My TT entries are (key,data) pairs where key and data are 64-bits. I know that nothing is guaranteed by the C standard, but in practice (reasonable machine with reasonable compiler), each 64-bit write is atomic. So you should not end up with garbage data. If 2 threads write (key1,data1) and (key2,data2) concurrently, the only scrambled results you can get are (key1,data2) or (key2,data1). Is that right ? Or can things get worse with things like (key1,key2) or (data1,key1), etc. ?

Also I don't understand how illegal TT moves can be a problem. I never play the TT move. I generate pseudo legal moves, and when scoring them I put a very high score if the move is the TT move. Maybe other engines are directly playing the TT move, in an attempt to save time generating moves if it fails bigh. I don't do that.

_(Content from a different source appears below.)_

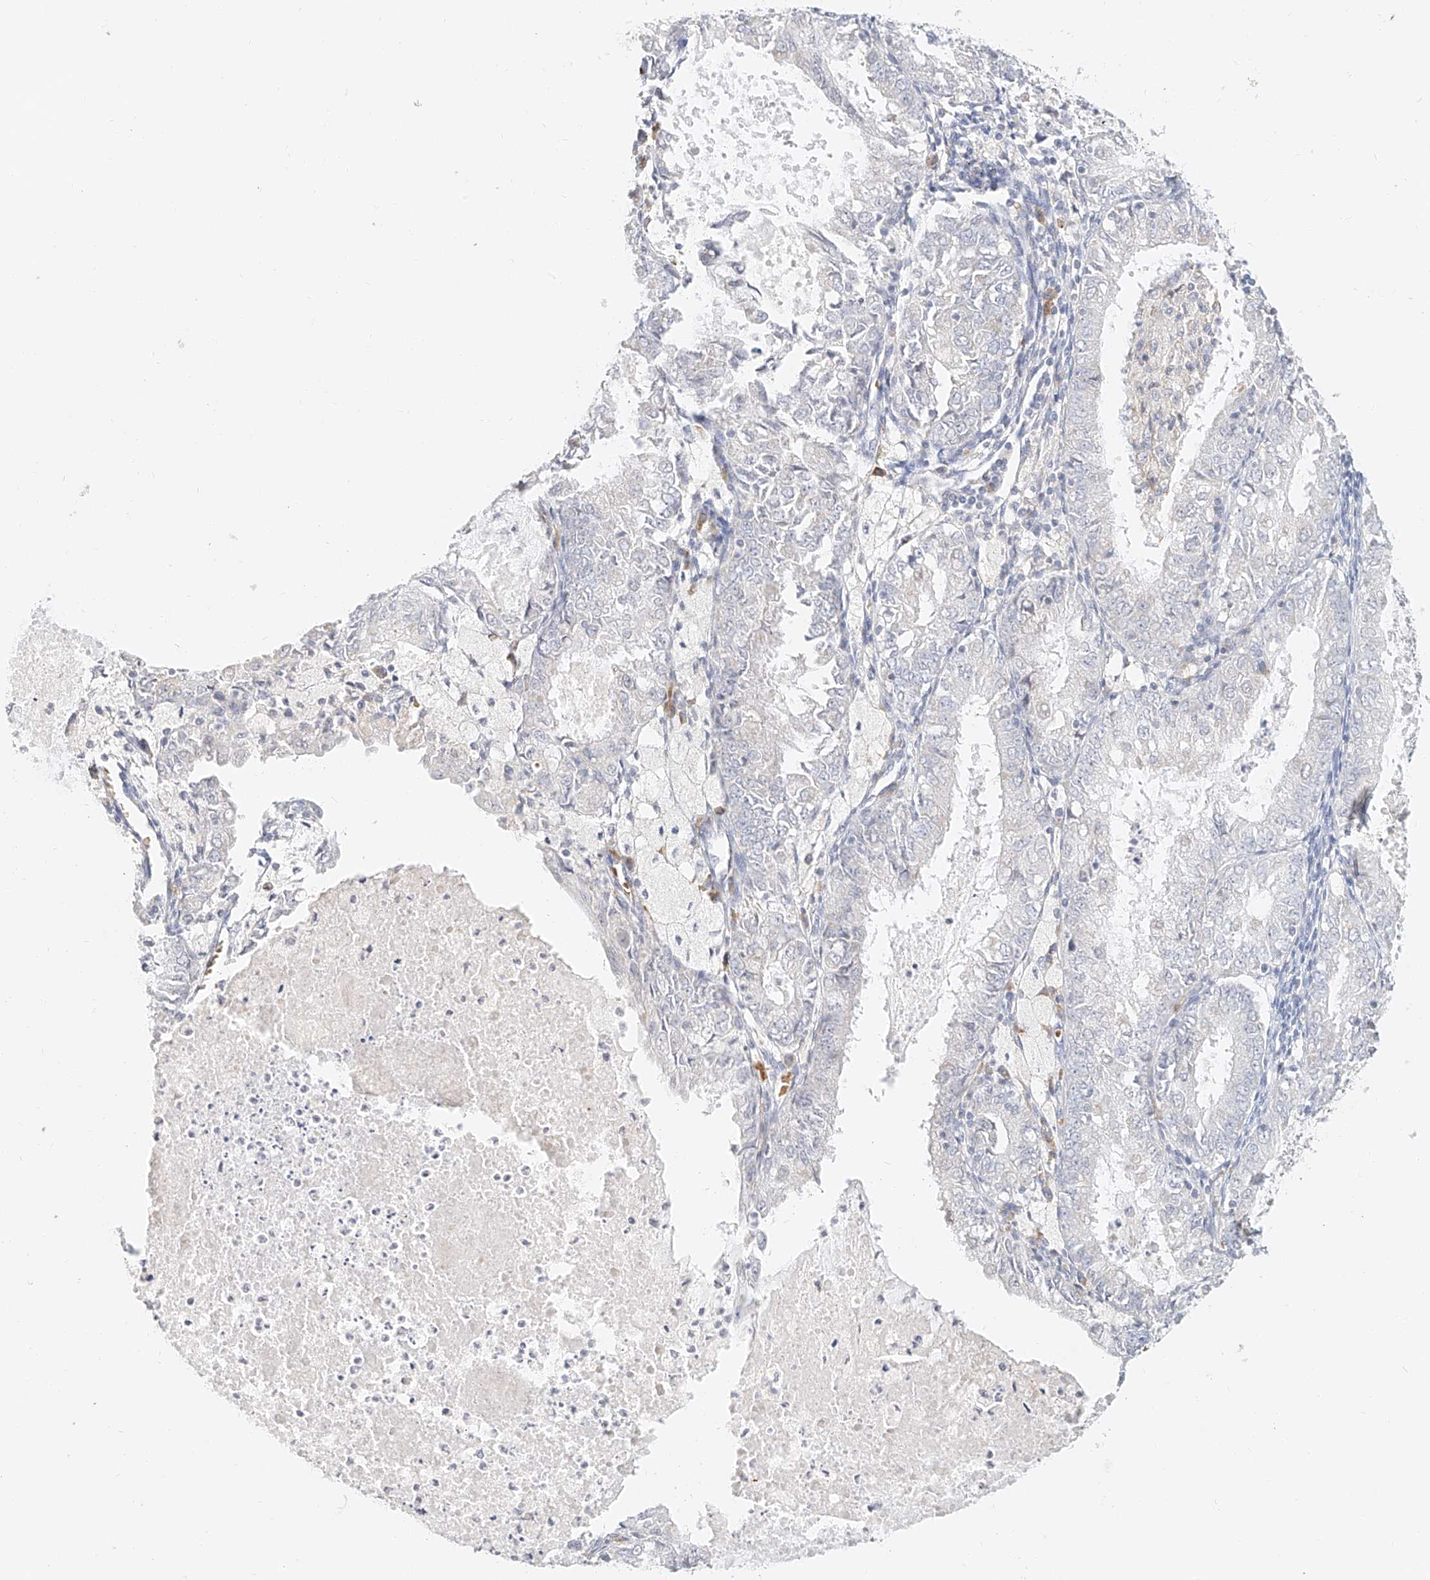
{"staining": {"intensity": "negative", "quantity": "none", "location": "none"}, "tissue": "endometrial cancer", "cell_type": "Tumor cells", "image_type": "cancer", "snomed": [{"axis": "morphology", "description": "Adenocarcinoma, NOS"}, {"axis": "topography", "description": "Endometrium"}], "caption": "Tumor cells show no significant positivity in endometrial adenocarcinoma.", "gene": "CXorf58", "patient": {"sex": "female", "age": 57}}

Re: How to find SMP bugs ?

Posted: Sun Mar 19, 2017 2:48 pm
by jdart
lucasart wrote:
My TT entries are (key,data) pairs where key and data are 64-bits. I know that nothing is guaranteed by the C standard, but in practice (reasonable machine with reasonable compiler), each 64-bit write is atomic. So you should not end up with garbage data. If 2 threads write (key1,data1) and (key2,data2) concurrently, the only scrambled results you can get are (key1,data2) or (key2,data1). Is that right ? Or can things get worse with things like (key1,key2) or (data1,key1), etc. ?
If your table is aligned then you won't get unatomic writes of the 64-bit values. But having mismatched data can still be a problem. The standard way of dealing with this is Hyatt's lockless hashing method ( (http://www.craftychess.com/hyatt/hashing.html).
Maybe other engines are directly playing the TT move, in an attempt to save time generating moves if it fails bigh. I don't do that.
Practically all modern engines do this. It is a considerable time-saver, because you skip the whole move generation step.

--Jon

Re: How to find SMP bugs ?

Posted: Sun Mar 19, 2017 3:44 pm
by mar
lucasart wrote:Also I don't understand how illegal TT moves can be a problem. I never play the TT move. I generate pseudo legal moves, and when scoring them I put a very high score if the move is the TT move. Maybe other engines are directly playing the TT move, in an attempt to save time generating moves if it fails bigh. I don't do that.
I forgot that you don't use staged move generator, in this case playing illegal moves shouldn't be the problem.
Still to rule out this possibility completely, perhaps a temporary assert that makemove gets a legal move might not be a bad idea?

I'd still bet on some invalid state due to missing synchronization somewhere.
So either checking master<->helper communication between iterations (depending on what you do) or as Sven said perhaps some global state? I doubt this is the case but still.

If it's neither of the above, then it'll be tedious to find. Maybe stack trace of all threads might help, as others have suggested.